Dans cet environnement presque hostile, Cepas del Plata étend son oasis sur 110 ha. « Avec la chaleur qui règne dans la plaine, j’ai toujours été obsédé par l’idée de trouver ces terrains frais jusqu’à 1 650 mètres », résume Hervé Birnie-Scott, propriétaire de plusieurs vignobles d’altitude et directeur du domaine Chandon, marque leader des vins mousseux locaux, mais aussi à l’origine du plus international Chandon Garden Spritz.
Les terroirs d’altitude
Petit-fils d’un Écossais implanté dans la Loire, ce Français, ingénieur agronome et œnologue, connaît aussi bien le vin que l’Argentine, où il a débarqué voilà plus de trente ans. Envoyé en défricheur par le groupe Moët-Hennessy, il reprend un peu l’esprit du fondateur de Chandon Argentina, Robert-Jean de Vogüé, et les images mythiques d’une 2CV immatriculée dans la Marne chevauchant la Pampa à la fin des années 50. On cultive la vigne dans cette vallée de Uco depuis deux siècles, mais longtemps pour en extraire de gros volumes de vin en vrac.

» LISTE DE DONNÉES
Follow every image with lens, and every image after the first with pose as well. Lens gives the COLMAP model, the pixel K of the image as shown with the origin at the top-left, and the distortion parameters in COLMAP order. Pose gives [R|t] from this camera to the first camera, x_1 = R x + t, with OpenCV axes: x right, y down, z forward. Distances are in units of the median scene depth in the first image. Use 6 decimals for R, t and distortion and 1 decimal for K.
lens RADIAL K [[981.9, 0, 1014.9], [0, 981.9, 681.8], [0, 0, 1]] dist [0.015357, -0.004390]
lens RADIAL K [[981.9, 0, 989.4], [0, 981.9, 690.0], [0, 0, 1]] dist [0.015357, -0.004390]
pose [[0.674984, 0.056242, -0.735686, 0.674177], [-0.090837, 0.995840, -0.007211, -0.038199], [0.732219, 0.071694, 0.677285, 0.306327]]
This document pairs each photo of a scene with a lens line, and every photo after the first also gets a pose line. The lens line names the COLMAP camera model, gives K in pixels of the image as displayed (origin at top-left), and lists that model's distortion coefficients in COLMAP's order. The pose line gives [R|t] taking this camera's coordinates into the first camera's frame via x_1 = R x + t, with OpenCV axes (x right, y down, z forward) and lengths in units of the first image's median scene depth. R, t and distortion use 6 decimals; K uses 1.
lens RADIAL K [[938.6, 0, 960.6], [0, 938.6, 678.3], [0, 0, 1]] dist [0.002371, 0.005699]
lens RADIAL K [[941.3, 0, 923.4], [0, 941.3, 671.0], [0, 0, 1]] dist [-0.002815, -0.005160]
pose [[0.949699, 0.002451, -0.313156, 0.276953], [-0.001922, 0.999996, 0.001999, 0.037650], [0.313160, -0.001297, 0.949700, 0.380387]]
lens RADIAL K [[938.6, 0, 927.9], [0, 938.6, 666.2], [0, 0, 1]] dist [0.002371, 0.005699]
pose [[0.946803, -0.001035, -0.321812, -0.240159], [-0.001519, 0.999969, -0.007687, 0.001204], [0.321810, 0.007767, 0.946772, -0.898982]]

» TRAVAIL À FAIRE
Traduisez en anglais la phrase suivante de l'extrait fourni : « On cultive la vigne dans cette vallée de Uco depuis deux siècles, mais longtemps pour en extraire de gros volumes de vin en vrac. » Cette liste ne joue aucun rôle dans ce travail.

» TÂCHE RÉALISÉE
Vines have been grown in this Uco Valley for two centuries, but for a long time only to produce large volumes of bulk wine.